# [WHAT THIS TASK INVOLVES]
Would you return each record that follows word for word, without its pictures?

(Before-and-after change data)
☆ ☆ ☆ ☆
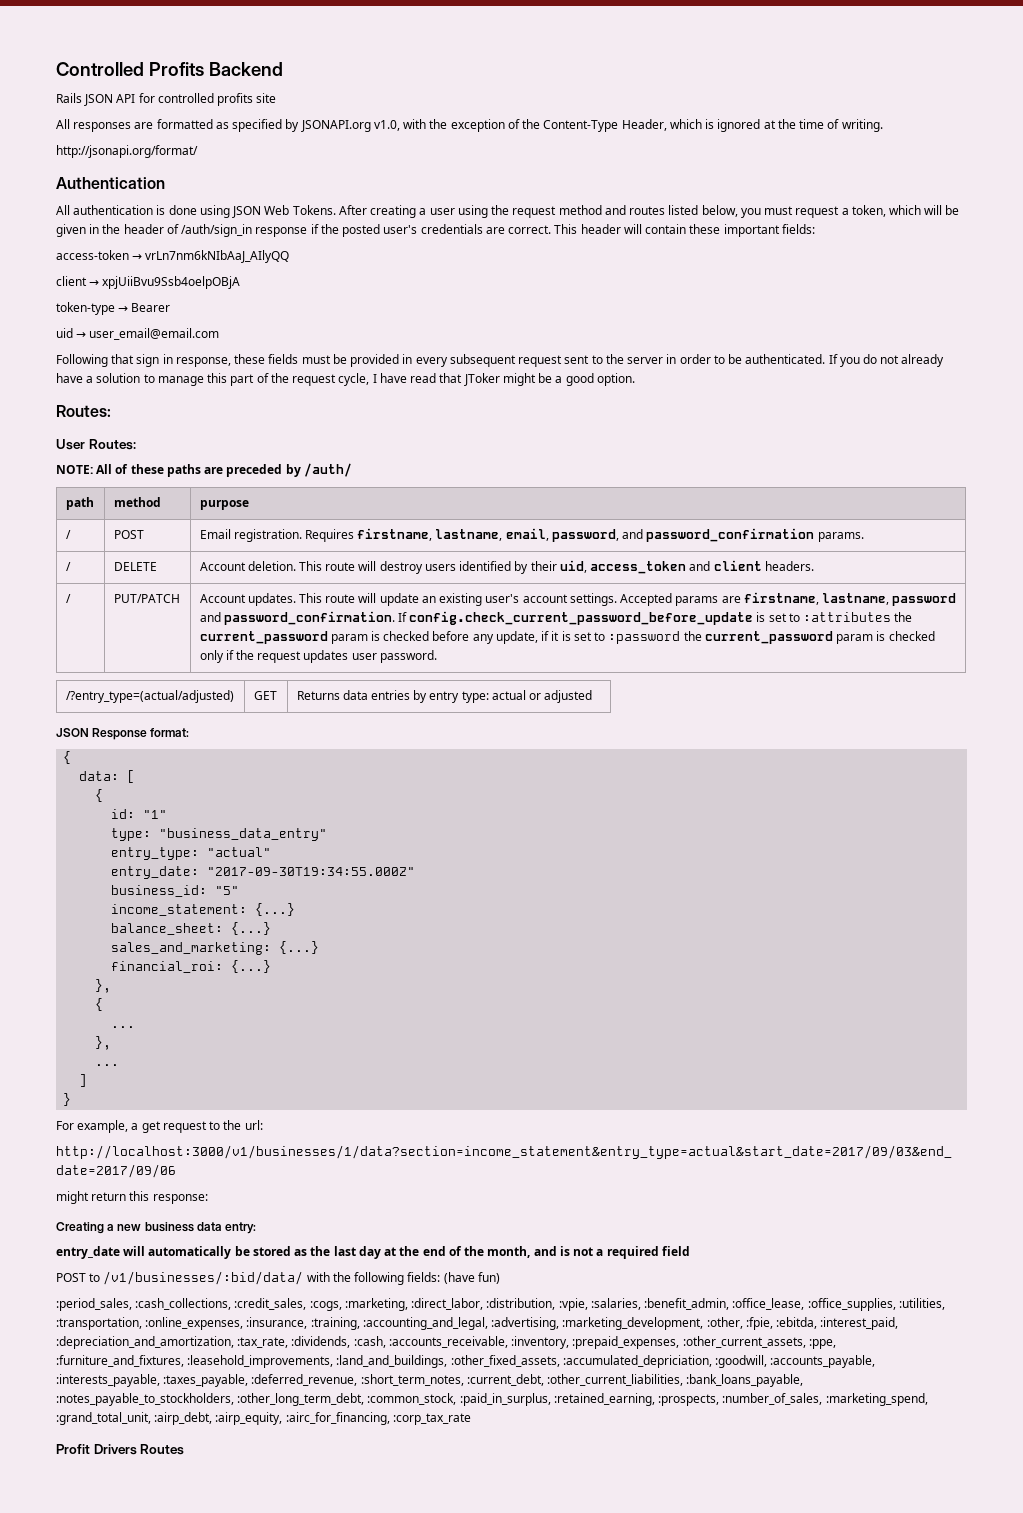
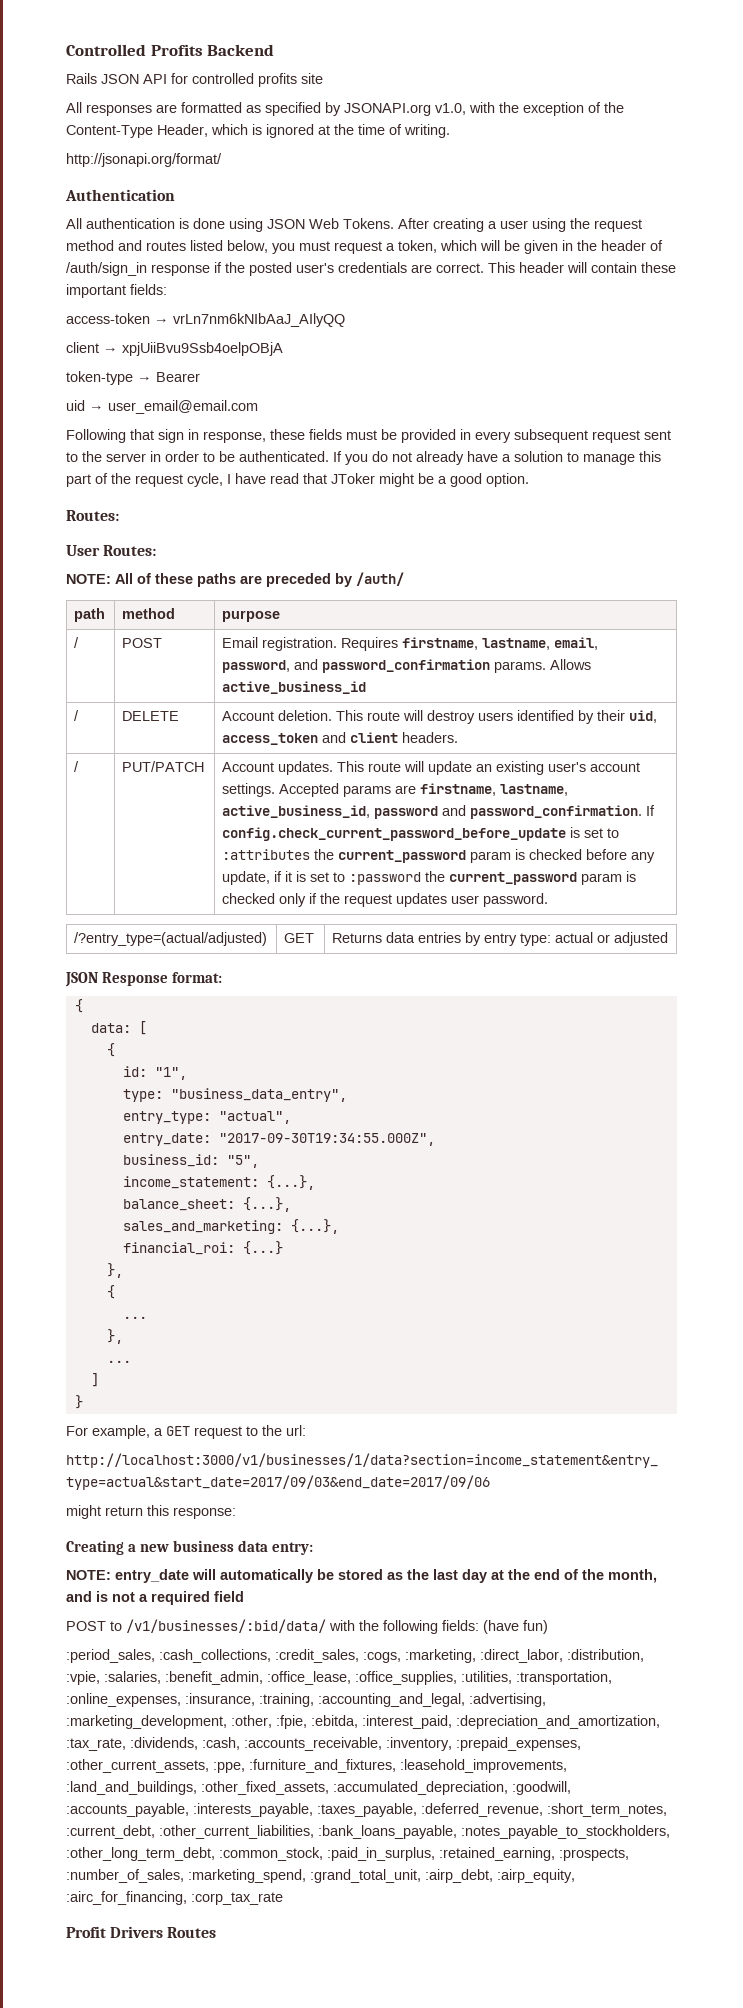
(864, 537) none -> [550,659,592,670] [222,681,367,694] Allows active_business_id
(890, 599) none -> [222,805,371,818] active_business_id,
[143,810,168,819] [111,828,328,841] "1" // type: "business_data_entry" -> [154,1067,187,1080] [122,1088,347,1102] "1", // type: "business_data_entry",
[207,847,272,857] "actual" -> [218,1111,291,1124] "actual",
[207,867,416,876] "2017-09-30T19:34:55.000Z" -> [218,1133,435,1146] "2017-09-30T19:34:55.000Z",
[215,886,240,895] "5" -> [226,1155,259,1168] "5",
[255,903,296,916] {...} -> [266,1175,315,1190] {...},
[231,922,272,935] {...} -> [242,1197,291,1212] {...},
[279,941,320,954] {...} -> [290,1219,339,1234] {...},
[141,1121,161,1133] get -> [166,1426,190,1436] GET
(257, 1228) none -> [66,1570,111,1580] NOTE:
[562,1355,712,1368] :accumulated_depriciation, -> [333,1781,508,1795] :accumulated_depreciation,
☆ ☆ ☆ ☆
# [ANSWER BELOW]
(864, 537) none -> [550,659,592,670] [222,681,367,694] Allows active_business_id
(890, 599) none -> [222,805,371,818] active_business_id,
[143,810,168,819] [111,828,328,841] "1" // type: "business_data_entry" -> [154,1067,187,1080] [122,1088,347,1102] "1", // type: "business_data_entry",
[207,847,272,857] "actual" -> [218,1111,291,1124] "actual",
[207,867,416,876] "2017-09-30T19:34:55.000Z" -> [218,1133,435,1146] "2017-09-30T19:34:55.000Z",
[215,886,240,895] "5" -> [226,1155,259,1168] "5",
[255,903,296,916] {...} -> [266,1175,315,1190] {...},
[231,922,272,935] {...} -> [242,1197,291,1212] {...},
[279,941,320,954] {...} -> [290,1219,339,1234] {...},
[141,1121,161,1133] get -> [166,1426,190,1436] GET
(257, 1228) none -> [66,1570,111,1580] NOTE:
[562,1355,712,1368] :accumulated_depriciation, -> [333,1781,508,1795] :accumulated_depreciation,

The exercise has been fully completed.